Posted on the 29 February 2012 by Desertofreel @Kob_Monney

Rewatch: X-Men: First Class

My fellow Mutants! The real enemy is out there.

X-Men: First Class received a lot of cred from the online community upon its release last summer. Most saw it as a successful reinvigoration of a series that had lost its way with 2009’s X-Men Origins: Wolverine. My first impression was that it was good but not great. Another watch leaves me less enamoured with it, providing the sensation of being merely decent.

It starts of in a familiar fashion, recalling the beginning of Bryan Singer’s original with a frame-by-frame re-enactment of future Magneto Eric Lenshaw’s mutant capability. However this is part of the film’s problems: adhering to the original series, using previous films as a guide to fit into the X-Men canon but knocking over the furniture whenever it deviates from the established template.

Essentially the plot revolves around the politics of Fassebender’s Magneto and James Mcavoy’s Charles Xavier. Setting it in sixties America, it’s the clearest reference the series has made to their Malcom X/Martin Luther King dynamic. Kevin Bacon’s suave Sebastian Shaw is looking to start a new age of mutant dominance, starting a nuclear war that would pave the way for mutants to inherit the earth with the newly formed X-Men standing in his way.

Mixing real-life situations with fictional ones is initially an interesting choice made by screenwriter Jane Goldman and director Matthew Vaughn. They attempt to imbue the story with a Bondian feel and a ‘what if?’ narrative but the script bottles the latter especially in its defining set-piece. The sixties setting is just a dressing: an artifice that makes it visually dissimilar from modern comic-book adaptations but the difference is surface deep. The film alludes to moments in history but does not deviate from them enough to create any substantial dramatic tension. It’s a fun ride but it feels empty at the same time.

Other problems emerge from the amount of exposition the film barrels through to set up the story (the first ½ hour is Exposition City): gender politics that borrows from James Bond, dodgy looking visual effects (basically when anyone takes flight), too many characters to service, some risible dialogue and, to top it off, some bland acting. It’s an almost Herculean feat that it feels as cohesive as it does and is as entertaining as it is despite its many faults. Vaughn keeps it going at a decent clip in the realisation that if the film pauses you’ll see its glaring seams.
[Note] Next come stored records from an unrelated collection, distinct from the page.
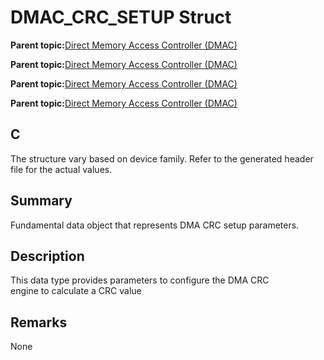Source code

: # DMAC\_CRC\_SETUP Struct

**Parent topic:**[Direct Memory Access Controller \(DMAC\)](GUID-BC288F92-E404-40EC-B68F-833F6E346C3F.md)

**Parent topic:**[Direct Memory Access Controller \(DMAC\)](GUID-725BAB37-D872-43F1-818D-6350B9533DF3.md)

**Parent topic:**[Direct Memory Access Controller \(DMAC\)](GUID-FF4E46D0-1926-4335-942C-7767A23A991D.md)

**Parent topic:**[Direct Memory Access Controller \(DMAC\)](GUID-2C5A3108-4274-4720-A95E-8017AA500BB4.md)

## C

The structure vary based on device family. Refer to the generated header file for the actual values.

## Summary

Fundamental data object that represents DMA CRC setup parameters.

## Description

This data type provides parameters to configure the DMA CRC<br />engine to calculate a CRC value

## Remarks

None

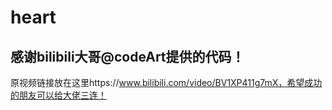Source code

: # heart

## 感谢bilibili大哥@codeArt提供的代码！

原视频链接放在这里https://www.bilibili.com/video/BV1XP411g7mX，希望成功的朋友可以给大佬三连！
Sprinkled with some decent performances here and there and a few clever action scenes, X-Men: First Class is a film that’s safer than it looks. Many of the more interesting moments (Azazel’s infiltration, Magneto and Xavier’s conversation over chess) feel like they’ve been culled from other films in the series. It’s a case of ‘X-Men: The Greatest Hits’, not adding anything particularly new to the series in thematic or dramatic terms or even expanding the mythos as such. Bonus points for the cameos but this film could have been a bit more than a re-heated version of what we’ve seen before.